[Records excerpted from a collection]
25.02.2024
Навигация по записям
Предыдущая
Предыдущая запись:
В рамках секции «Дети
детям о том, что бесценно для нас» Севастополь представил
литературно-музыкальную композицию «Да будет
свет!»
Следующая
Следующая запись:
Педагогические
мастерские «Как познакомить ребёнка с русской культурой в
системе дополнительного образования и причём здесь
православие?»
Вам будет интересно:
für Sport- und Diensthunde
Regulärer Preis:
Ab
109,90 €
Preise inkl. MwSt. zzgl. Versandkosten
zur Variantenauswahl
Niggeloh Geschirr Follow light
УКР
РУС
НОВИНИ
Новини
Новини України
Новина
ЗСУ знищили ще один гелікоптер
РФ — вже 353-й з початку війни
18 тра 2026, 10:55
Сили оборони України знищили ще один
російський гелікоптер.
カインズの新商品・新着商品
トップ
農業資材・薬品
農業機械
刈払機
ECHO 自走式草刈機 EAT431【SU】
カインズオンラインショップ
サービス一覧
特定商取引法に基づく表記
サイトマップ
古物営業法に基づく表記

§ Exercise aim:
Exactly as shown, give every record again.

§ Result of this exercise:
25.02.2024
Навигация по записям
Предыдущая
Предыдущая запись:
В рамках секции «Дети
детям о том, что бесценно для нас» Севастополь представил
литературно-музыкальную композицию «Да будет
свет!»
Следующая
Следующая запись:
Педагогические
мастерские «Как познакомить ребёнка с русской культурой в
системе дополнительного образования и причём здесь
православие?»
Вам будет интересно:
für Sport- und Diensthunde
Regulärer Preis:
Ab
109,90 €
Preise inkl. MwSt. zzgl. Versandkosten
zur Variantenauswahl
Niggeloh Geschirr Follow light
УКР
РУС
НОВИНИ
Новини
Новини України
Новина
ЗСУ знищили ще один гелікоптер
РФ — вже 353-й з початку війни
18 тра 2026, 10:55
Сили оборони України знищили ще один
російський гелікоптер.
カインズの新商品・新着商品
トップ
農業資材・薬品
農業機械
刈払機
ECHO 自走式草刈機 EAT431【SU】
カインズオンラインショップ
サービス一覧
特定商取引法に基づく表記
サイトマップ
古物営業法に基づく表記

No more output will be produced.